Le français Areva a acquis 50% des parts d'ETC, aux côtés d'Urenco, société commune détenue par les allemands RWE et EON, le néerlandais Ultra-Centrifuge Nederland Limited et le britannique British Nuclear Fuels (BNFL).
Cet accord va permettre à Areva de mettre en oeuvre le procédé de l'enrichissement de l'uranium par centrifugation dans sa future usine Georges Besse II, dont la construction sur le site du Tricastin débutera cet été.

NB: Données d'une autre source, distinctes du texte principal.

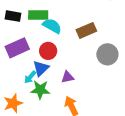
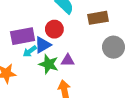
purple rectangle: (17, 48) -> (23, 36), moved
green star: (40, 90) -> (49, 64), moved

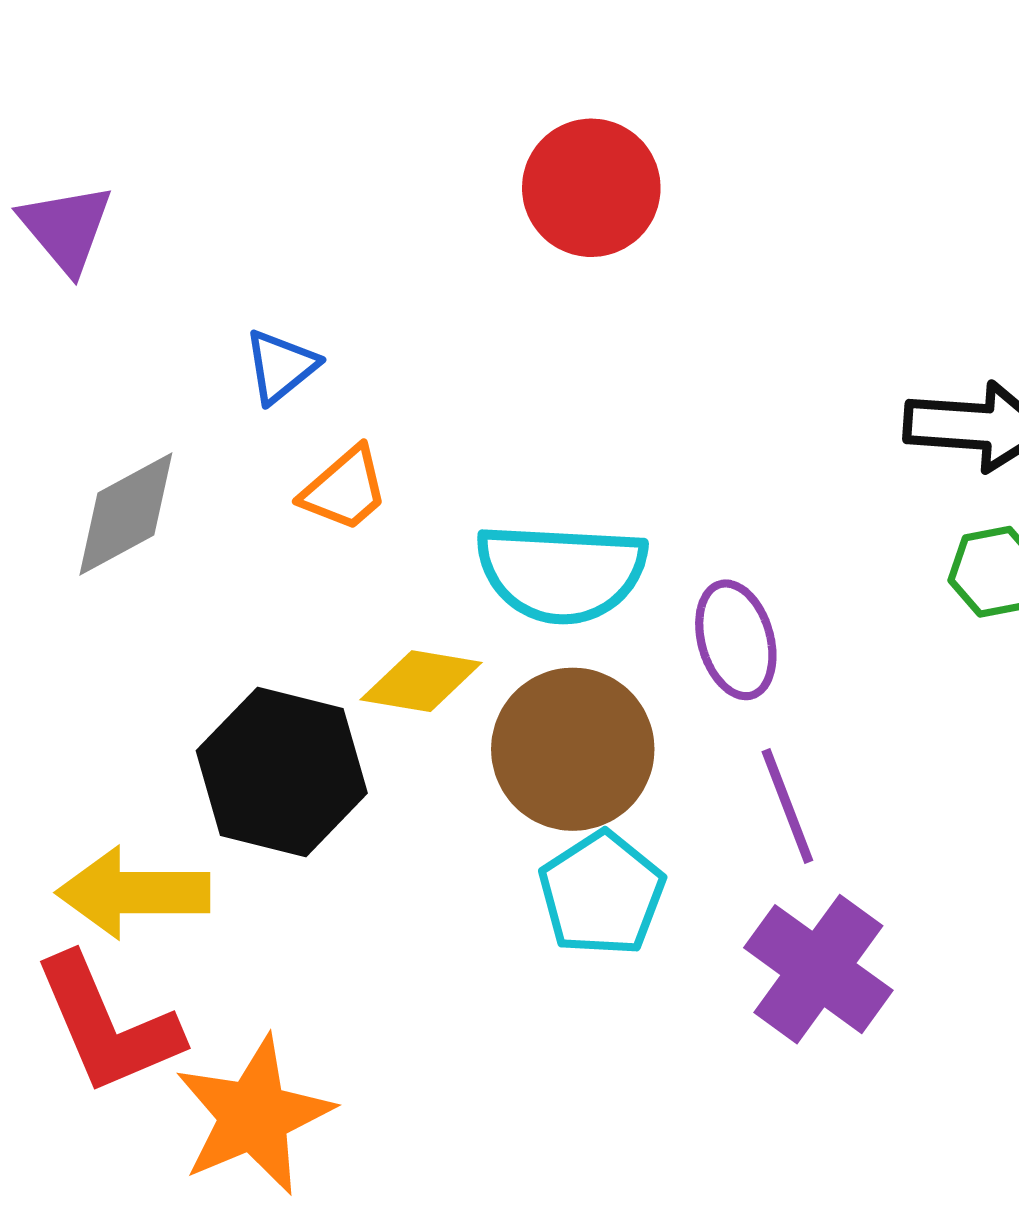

Les travaux, dont le coût se monte à 3 milliards d'euros, dureront une dizaine d'années et mobiliseront près de 400 personnes. Cette usine remplacera à terme l'usine d'enrichissement par diffusion gazeuse d'Eurodif exploitée depuis 1978 située au meme endroit.
La nouvelle technologie permet de consommer 50 fois moins d'électricité que la diffusion gazeuse, selon le groupe.
Pour rappel, Anne Lauvergeon, a été reconduite jeudi dernier pour un mandat de cinq ans comme présidente du directoire du groupe Areva. Le président de son conseil de surveillance, Frédéric Lemoine avait affirmé a la meme date que "le dossier Alstom est totalement refermé.
Selon lui, un rapprochement avec le groupe industriel de matériel de transports et de centrales électriques ne correspondrait pas à la nouvelle stratégie redéfinie par Areva de se recentrer sur ses activités premières qu'est le nucléaire.
La présidente du directoire d'Areva, Anne Lauvergeon avait néanmoins déclaré le 5 mai qu'un rapprochement avec Alstom était "un sujet ouvert", après l'entrée au capital d'Alstom du géant du BTP Bouygues.
Le groupe n'aurait pas l'intention de construire en propre des centrales électriques fonctionnant au gaz ou au charbon, pas plus que les parties conventionnelles des centrales nucléaires, ces activités ne correspondant pas au coeur de métier du groupe. Areva a l'intention de se "focaliser" sur "ses métiers actuels" et "n'a pas vocation à être un conglomérat", avait alors insisté M. Lemoine. Il avait précise également que le groupe écartait les prises de participations non stratégiques, les diversifications dans des activités consommatrices “de temps et de capitaux". “En dehors de l'uranium, le cadrage est clair : les autres formes d'exploitation minières sont exclues", avait alors souligné le dirigeant d'Areva.